Ancak bu karar verilirken tapuda paydaş olan tarafların murisi Z.Çlveraset ilamı esas alınarak hüküm kurulacağı yerde Z.Ç.eşi A.Çlveraset ilamına göre karar verilmiş ve kesinleştirilmiştir.Eldeki davada ise davacılar bu yanlışlığın düzeltilmesi,Z.Ç.veraset ilamına göre tapudaki pay durumunun belirlenmesi için dava açmışlar,mahkeme kesin hüküm nedeni ile davayı ret etmiştir.
-
Kesin hüküm ancak dava konusu edilen istekle ilgili olarak sonuçlarını doğurur. İstek konusu edilmeyen hususlarda karar verilip şeklen kesinleşse bile bu gerçek anlamda kesin hüküm olmayıp maddi anlamda kesin hükmün sonuçlarını doğurmaz.Örneğin bir adet taşınmazla ilgili olarak tapu iptal ve tescil davası açıldığında bu parselle birlikte dava konusu edilmeyen bir başka taşınmaz hakkında da karar verildiği taktirde bu karar kesinleşse bile dava konusu edilmeyen parselle ilgili olarak kesin hükmün sonuçlarını doğurmayacak,dava edilmeyen parselle ilgili bu karar (yok hükmünde) sayılacaktır.

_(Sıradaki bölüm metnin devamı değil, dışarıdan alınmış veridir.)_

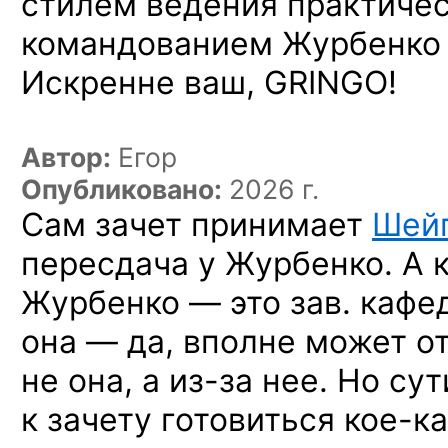
стилем ведения практичес
командованием Журбенко 
Искренне ваш, GRINGO!
Автор:
Егор
Опубликовано:
2026 г.
Сам зачет принимает
Шей
пересдача у Журбенко. А 
Журбенко — это зав. кафе
она — да, вполне может о
не она,
а из-за нее.
Но сути
к зачету готовиться
кое-ка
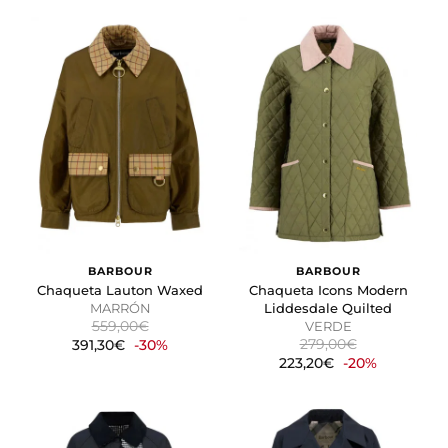
BARBOUR
BARBOUR
Chaqueta Lauton Waxed
Chaqueta Icons Modern
MARRÓN
Liddesdale Quilted
559,00€
VERDE
279,00€
391,30€
-30%
223,20€
-20%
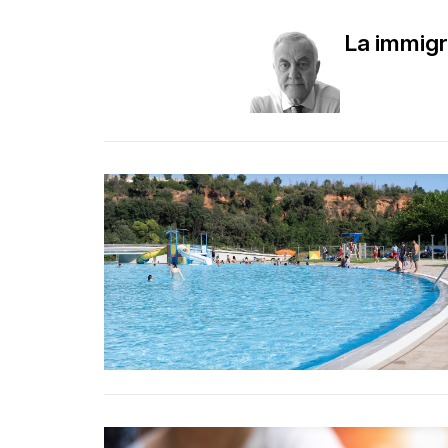
La immigra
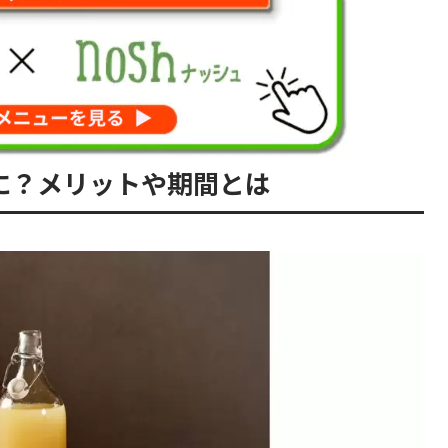
に？メリットや期間とは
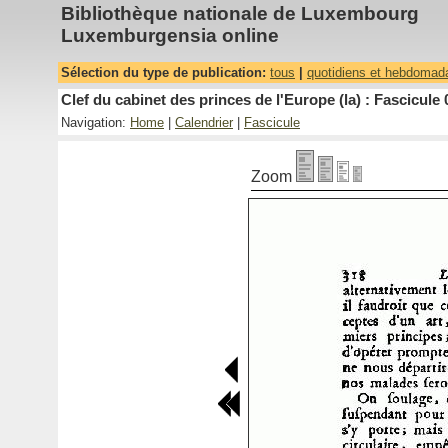
Bibliothèque nationale de Luxembourg
Luxemburgensia online
Sélection du type de publication:
tous
|
quotidiens et hebdomad
Clef du cabinet des princes de l'Europe (la) : Fascicule 
Navigation:
Home
|
Calendrier
|
Fascicule
Zoom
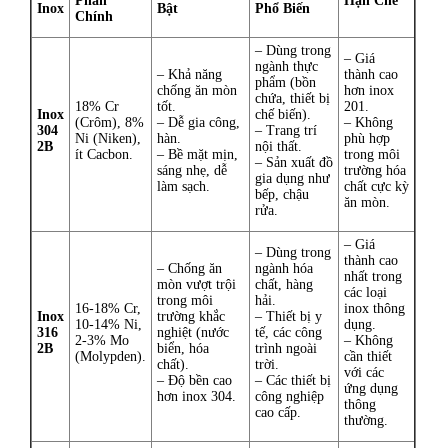
Phần
Hạn Chế
Inox
Bật
Phổ Biến
Chính
– Dùng trong
– Giá
ngành thực
– Khả năng
thành cao
phẩm (bồn
chống ăn mòn
hơn inox
chứa, thiết bị
18% Cr
tốt.
201.
Inox
chế biến).
(Crôm), 8%
– Dễ gia công,
– Không
304
– Trang trí
Ni (Niken),
hàn.
phù hợp
2B
nội thất.
ít Cacbon.
– Bề mặt mịn,
trong môi
– Sản xuất đồ
sáng nhẹ, dễ
trường hóa
gia dụng như
làm sạch.
chất cực kỳ
bếp, chậu
ăn mòn.
rửa.
– Giá
– Dùng trong
thành cao
– Chống ăn
ngành hóa
nhất trong
mòn vượt trội
chất, hàng
các loại
trong môi
hải.
16-18% Cr,
inox thông
Inox
trường khắc
– Thiết bị y
10-14% Ni,
dụng.
316
nghiệt (nước
tế, các công
2-3% Mo
– Không
2B
biển, hóa
trình ngoài
(Molypden).
cần thiết
chất).
trời.
với các
– Độ bền cao
– Các thiết bị
ứng dụng
hơn inox 304.
công nghiệp
thông
cao cấp.
thường.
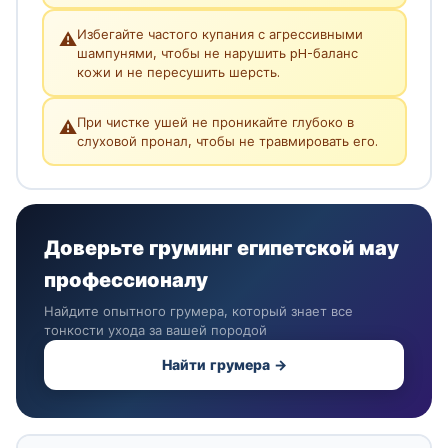
Избегайте частого купания с агрессивными
⚠️
шампунями, чтобы не нарушить pH-баланс
кожи и не пересушить шерсть.
При чистке ушей не проникайте глубоко в
⚠️
слуховой пронал, чтобы не травмировать его.
Доверьте груминг египетской мау
профессионалу
Найдите опытного грумера, который знает все
тонкости ухода за вашей породой
Найти грумера →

Somut olaya gelince; davacıların kesinleşen davadaki istemleri elbirliği mülkiyetinin paylı mülkiyete dönüştürülmesidir.Bunun dışında murisleri Z.Ç.veraset ilamında belirtilen hisse durumunun değiştirilmesi,diğer bir deyimle paya dayalı tapu iptal-tescil davaları bulunmamaktadır.Oysa mahkeme muris Z.’nin veraset ilamı yerine bir önceki muris A. veraset ilamındaki miras paylarını esas alarak hüküm kurmuş,talep olmadığı halde davayı tapu iptal-tescil davasına dönüştürmüş, Z.e’nin veraset ilamının aksine karar vermiştir.Davacıların paya yönelik bir davaları bulunmadığından mahkemenin bu yolda kurmuş olduğu karar bu yönü ile yok hükmündedir.

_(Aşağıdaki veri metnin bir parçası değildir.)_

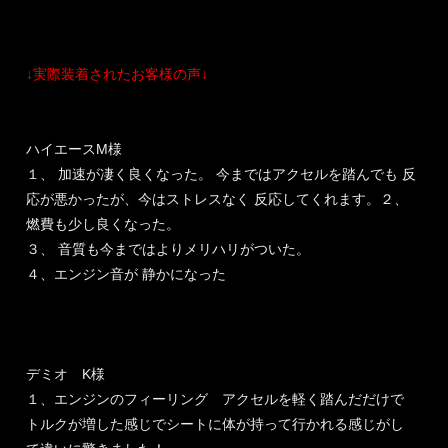
↓実際装着されたお客様の声↓
ハイエースM様
１、 加速が凄く良くなった。 今まではアクセルを踏んでも 反
応が悪かったが、今はストレスなく 反応してくれます。２、
燃費も少し良くなった。
３、 音質も今まではよりメリハリがついた。
４、エンジン音が 静かになった
デミオ K様
１、エンジンのフィーリング アクセルを軽く踏んだだけで
トルクが増した感じでシートに体が持って行かれる感じがし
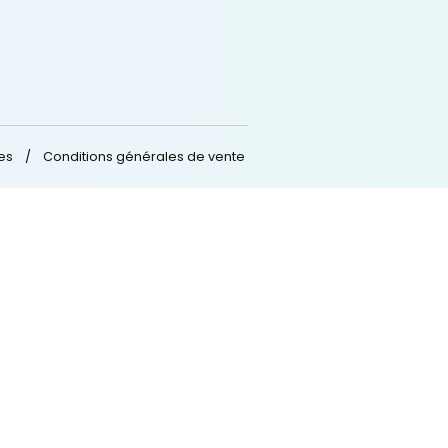
Formations
Nos Financements
Nos Formations
Certifications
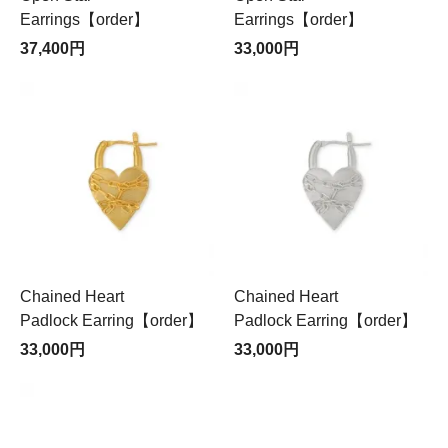
Earrings【order】
Earrings【order】
37,400円
33,000円
Chained Heart
Chained Heart
Padlock Earring【order】
Padlock Earring【order】
33,000円
33,000円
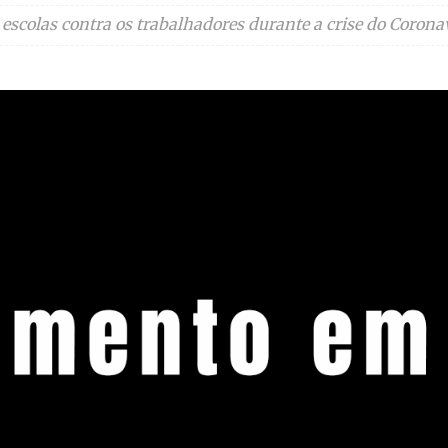
escolas contra os trabalhadores durante a crise do Coronav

O halde, bu nitelikteki kararın eldeki dava bakımından kesin hüküm olarak değerlendirilmesine olanak bulunmadığı gibi mahkemenin bu kabul tarzının da yasal olduğu söylenemez.Öyleyse yok hükmündeki karara dayalı olarak belirlenen tapudaki payların, yolsuz tescil nedeni ile düzeltilmesi istemi hakkında gerekli inceleme yapılarak bir karar verilmesi gerekirken yazılı gerekçelerle reddi doğru değildir.Davacıların bu yöne ilişkin temyiz itirazları yerindedir.Kabulü ile yerel mahkeme kararının H.U.M.Y. 428. maddesi gereğince BOZULMASINA, alınan peşin harcın temyiz edene geri verilmesine, 4.1.2009 tarihinde oybirliğiyle karar verildi.